Appetite for new deals in the primary market was robust, as Peruvian silver and zinc mining company Volcan Compania Minera SAA (VOLCABC1.VL) completed its first-ever bond sale in the U.S., according to a person familiar with the matter.

It sold $600 million of 5.375% coupon bonds priced at par, for a spread to Treasurys of 344 basis points. Pricing guidance started at 5.75% and was slashed at least three times, indicating broad appetite for this new name.

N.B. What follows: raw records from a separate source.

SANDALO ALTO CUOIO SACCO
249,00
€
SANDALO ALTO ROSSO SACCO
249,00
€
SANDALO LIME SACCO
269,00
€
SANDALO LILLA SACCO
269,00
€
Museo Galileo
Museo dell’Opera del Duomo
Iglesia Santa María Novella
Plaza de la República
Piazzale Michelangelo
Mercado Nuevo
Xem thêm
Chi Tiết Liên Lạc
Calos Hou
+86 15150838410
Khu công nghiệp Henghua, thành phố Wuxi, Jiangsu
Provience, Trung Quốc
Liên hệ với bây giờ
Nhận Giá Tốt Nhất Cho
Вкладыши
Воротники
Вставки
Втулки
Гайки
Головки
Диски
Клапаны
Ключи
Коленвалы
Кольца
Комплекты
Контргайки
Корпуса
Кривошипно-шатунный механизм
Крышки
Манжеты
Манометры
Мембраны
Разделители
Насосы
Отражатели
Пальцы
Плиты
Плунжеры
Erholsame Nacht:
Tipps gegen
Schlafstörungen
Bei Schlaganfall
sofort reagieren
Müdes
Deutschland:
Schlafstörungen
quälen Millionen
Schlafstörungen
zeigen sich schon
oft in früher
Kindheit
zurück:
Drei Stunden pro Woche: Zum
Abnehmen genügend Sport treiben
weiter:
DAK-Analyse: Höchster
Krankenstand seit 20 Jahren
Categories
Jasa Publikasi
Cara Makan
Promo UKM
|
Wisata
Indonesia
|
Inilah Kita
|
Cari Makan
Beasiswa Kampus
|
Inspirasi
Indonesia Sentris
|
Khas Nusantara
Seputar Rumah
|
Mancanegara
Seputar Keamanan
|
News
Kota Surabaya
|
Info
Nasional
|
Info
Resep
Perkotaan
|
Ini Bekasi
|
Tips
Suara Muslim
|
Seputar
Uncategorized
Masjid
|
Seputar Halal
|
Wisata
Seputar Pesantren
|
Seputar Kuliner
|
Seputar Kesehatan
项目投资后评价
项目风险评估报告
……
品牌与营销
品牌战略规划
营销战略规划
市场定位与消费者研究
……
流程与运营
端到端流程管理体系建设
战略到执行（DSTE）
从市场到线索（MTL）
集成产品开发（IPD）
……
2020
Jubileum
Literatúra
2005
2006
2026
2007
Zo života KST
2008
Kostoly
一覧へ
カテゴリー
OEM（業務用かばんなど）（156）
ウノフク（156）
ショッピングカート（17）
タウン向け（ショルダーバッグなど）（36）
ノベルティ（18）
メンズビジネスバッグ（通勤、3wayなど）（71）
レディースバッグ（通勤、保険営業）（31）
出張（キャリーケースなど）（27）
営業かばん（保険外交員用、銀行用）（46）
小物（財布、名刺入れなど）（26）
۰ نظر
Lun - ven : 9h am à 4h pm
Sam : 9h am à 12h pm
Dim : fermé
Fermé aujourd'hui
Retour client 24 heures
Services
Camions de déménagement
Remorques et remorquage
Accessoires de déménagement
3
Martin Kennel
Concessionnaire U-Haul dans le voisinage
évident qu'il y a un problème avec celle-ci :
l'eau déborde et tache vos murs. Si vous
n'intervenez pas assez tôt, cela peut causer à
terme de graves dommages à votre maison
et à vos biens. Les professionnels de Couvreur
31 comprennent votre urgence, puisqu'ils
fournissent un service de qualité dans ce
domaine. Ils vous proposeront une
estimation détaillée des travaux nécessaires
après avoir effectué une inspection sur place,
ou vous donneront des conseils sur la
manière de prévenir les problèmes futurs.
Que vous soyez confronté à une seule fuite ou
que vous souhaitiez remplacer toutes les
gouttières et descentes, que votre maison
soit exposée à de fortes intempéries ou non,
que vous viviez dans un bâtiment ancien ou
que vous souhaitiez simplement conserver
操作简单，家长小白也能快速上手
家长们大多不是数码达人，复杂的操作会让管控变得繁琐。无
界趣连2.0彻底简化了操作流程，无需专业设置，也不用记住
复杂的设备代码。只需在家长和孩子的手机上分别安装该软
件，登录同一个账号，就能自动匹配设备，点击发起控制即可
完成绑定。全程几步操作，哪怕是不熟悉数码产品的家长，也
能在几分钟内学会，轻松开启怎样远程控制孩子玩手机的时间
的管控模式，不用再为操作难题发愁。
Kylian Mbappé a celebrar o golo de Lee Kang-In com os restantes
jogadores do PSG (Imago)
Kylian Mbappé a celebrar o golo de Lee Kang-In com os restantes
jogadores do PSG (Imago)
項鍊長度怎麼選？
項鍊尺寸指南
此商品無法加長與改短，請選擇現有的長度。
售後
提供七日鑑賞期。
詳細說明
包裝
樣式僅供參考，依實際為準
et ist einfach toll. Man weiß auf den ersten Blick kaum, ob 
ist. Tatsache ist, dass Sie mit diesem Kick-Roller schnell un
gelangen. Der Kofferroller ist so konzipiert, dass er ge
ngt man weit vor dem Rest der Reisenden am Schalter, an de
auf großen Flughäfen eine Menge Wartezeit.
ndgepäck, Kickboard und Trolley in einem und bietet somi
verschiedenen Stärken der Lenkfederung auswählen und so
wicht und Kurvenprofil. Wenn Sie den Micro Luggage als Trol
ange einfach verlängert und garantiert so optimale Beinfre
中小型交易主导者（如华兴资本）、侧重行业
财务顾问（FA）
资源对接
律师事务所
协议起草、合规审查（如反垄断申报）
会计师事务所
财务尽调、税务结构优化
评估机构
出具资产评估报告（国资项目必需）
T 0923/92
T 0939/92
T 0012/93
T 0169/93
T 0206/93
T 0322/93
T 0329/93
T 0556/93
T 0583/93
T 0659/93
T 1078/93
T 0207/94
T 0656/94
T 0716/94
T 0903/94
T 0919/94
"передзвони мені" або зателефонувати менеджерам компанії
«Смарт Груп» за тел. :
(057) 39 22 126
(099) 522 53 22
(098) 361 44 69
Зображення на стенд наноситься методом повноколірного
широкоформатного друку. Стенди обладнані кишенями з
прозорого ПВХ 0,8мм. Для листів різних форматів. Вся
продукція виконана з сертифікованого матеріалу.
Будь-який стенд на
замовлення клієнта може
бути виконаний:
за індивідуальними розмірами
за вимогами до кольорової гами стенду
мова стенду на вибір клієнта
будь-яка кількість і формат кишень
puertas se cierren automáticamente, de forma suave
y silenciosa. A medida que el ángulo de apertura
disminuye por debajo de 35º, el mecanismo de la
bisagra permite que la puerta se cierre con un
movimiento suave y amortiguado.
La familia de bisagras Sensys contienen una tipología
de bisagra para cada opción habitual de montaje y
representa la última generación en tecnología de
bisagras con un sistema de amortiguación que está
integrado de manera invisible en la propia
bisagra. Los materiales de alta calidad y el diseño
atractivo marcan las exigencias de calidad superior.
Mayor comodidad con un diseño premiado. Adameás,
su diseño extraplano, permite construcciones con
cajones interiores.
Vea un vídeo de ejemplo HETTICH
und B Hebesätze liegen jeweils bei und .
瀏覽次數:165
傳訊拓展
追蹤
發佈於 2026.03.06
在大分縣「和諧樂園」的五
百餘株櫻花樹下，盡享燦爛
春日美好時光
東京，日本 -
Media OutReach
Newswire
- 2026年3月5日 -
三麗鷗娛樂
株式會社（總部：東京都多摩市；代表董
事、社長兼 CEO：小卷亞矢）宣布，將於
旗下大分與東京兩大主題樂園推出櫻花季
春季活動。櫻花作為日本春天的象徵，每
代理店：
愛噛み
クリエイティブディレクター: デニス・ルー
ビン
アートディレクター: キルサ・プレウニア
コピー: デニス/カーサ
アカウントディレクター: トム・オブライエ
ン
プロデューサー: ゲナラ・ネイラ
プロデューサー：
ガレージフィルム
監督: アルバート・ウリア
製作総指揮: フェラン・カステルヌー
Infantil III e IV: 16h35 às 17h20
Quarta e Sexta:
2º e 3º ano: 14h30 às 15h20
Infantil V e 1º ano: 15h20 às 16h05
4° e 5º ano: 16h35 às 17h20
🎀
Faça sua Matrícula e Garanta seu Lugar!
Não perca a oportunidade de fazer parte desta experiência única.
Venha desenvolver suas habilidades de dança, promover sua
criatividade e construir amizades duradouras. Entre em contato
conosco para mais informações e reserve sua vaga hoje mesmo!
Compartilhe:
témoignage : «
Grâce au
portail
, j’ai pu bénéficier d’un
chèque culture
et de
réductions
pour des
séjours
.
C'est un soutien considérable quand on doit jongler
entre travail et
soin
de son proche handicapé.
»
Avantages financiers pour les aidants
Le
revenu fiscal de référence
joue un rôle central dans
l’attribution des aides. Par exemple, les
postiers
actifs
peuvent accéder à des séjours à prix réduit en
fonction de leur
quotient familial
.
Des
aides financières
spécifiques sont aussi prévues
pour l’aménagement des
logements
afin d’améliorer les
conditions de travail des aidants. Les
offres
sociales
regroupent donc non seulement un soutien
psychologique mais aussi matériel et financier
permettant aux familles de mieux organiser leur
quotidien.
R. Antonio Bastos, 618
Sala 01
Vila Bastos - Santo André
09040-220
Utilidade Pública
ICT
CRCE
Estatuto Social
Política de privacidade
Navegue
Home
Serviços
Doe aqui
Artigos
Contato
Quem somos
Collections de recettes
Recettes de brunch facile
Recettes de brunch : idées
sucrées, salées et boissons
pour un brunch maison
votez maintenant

Also, the National Rural Utilities Cooperative Finance Corp. priced a two-tranche, $800 million bond deal featuring three-year and 10-year notes. The three-year notes were priced at 80 basis points over Treasurys for a yield of 1.108%, and the 10-year notes were priced at 3.090%, a spread of 115 basis points.

The only other major deal was a $400 million issue of five-year notes from Harley-Davidson Financial Services Inc. It enlarged its debt offering by $100 million and sold them at a yield of 2.704%, a spread of 195 basis points over Treasurys. Earlier pricing guidance was a 210 basis point spread.